Stored data entries
** START **
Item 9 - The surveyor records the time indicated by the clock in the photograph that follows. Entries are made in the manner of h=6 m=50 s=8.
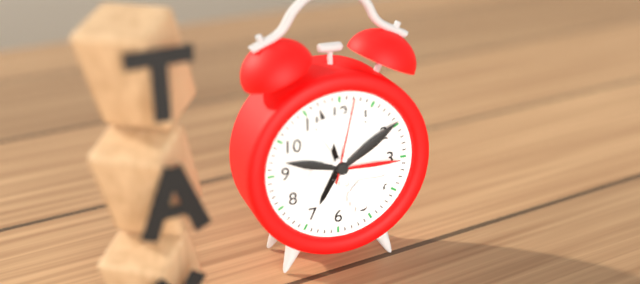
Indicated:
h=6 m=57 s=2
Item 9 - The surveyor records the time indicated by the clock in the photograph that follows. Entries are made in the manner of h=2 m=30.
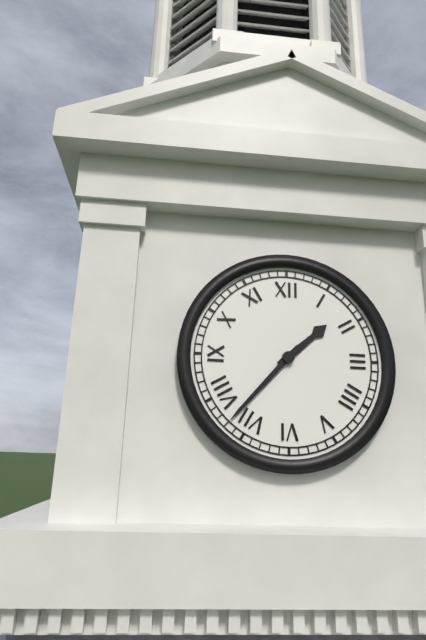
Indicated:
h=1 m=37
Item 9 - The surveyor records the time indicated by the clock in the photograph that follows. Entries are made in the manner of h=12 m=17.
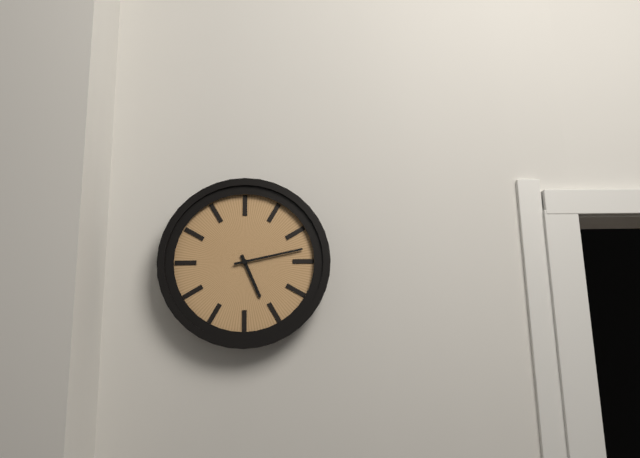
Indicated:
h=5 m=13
** END **
** START **
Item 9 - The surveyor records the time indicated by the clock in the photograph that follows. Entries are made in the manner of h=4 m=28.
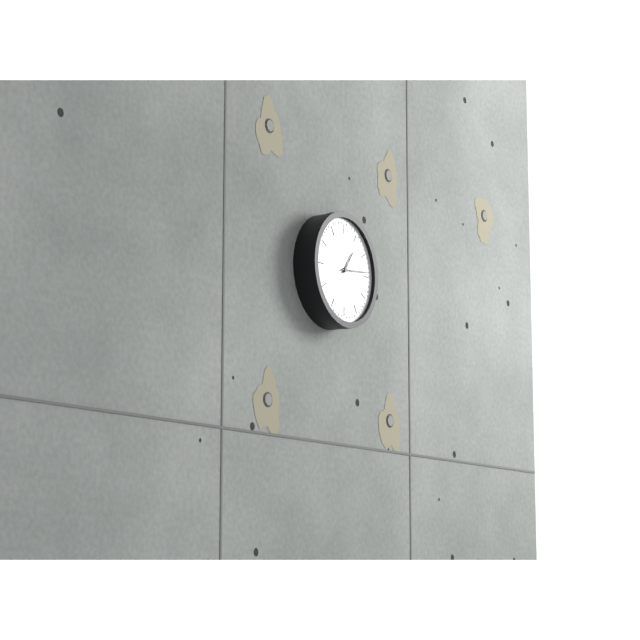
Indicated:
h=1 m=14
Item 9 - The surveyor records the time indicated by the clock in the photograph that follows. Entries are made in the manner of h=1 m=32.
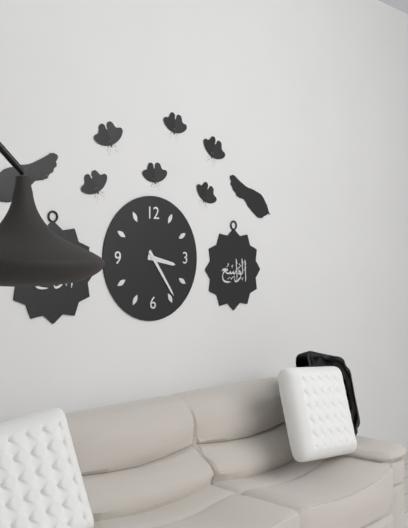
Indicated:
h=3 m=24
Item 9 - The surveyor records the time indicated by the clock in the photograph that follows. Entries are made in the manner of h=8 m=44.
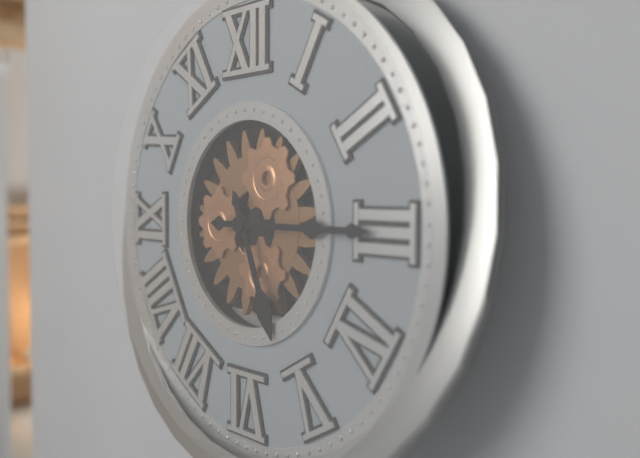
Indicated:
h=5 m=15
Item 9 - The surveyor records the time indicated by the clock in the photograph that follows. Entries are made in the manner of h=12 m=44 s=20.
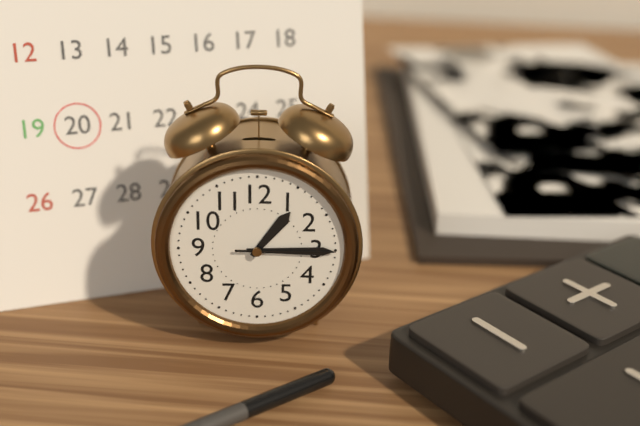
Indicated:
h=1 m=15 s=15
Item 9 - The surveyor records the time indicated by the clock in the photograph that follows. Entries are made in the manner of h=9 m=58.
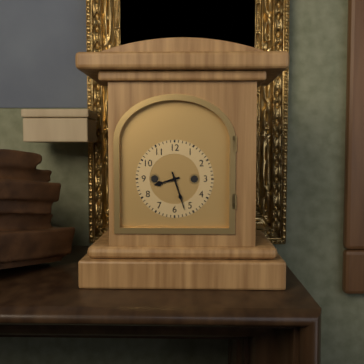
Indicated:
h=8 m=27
** END **
** START **
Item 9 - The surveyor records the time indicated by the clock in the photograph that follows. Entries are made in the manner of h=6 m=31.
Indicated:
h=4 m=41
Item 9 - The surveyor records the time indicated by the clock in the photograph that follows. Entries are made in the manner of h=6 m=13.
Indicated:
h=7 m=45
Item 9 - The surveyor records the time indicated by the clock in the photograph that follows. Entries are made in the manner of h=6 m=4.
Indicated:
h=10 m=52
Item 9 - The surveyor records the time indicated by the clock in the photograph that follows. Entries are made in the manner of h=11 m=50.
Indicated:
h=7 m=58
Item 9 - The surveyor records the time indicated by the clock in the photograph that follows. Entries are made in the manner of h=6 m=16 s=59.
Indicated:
** END **
* [YOUR GOAL]:
Write out as a numbered list the lines from the line containing "h=6 m=50 s=8." up to and including the line containing "h=6 m=57 s=2", skipping blank lines. Leave the pictures out of the answer.

* [CORRECT ANSWER]:
1. Item 9 - The surveyor records the time indicated by the clock in the photograph that follows. Entries are made in the manner of h=6 m=50 s=8.
2. Indicated:
3. h=6 m=57 s=2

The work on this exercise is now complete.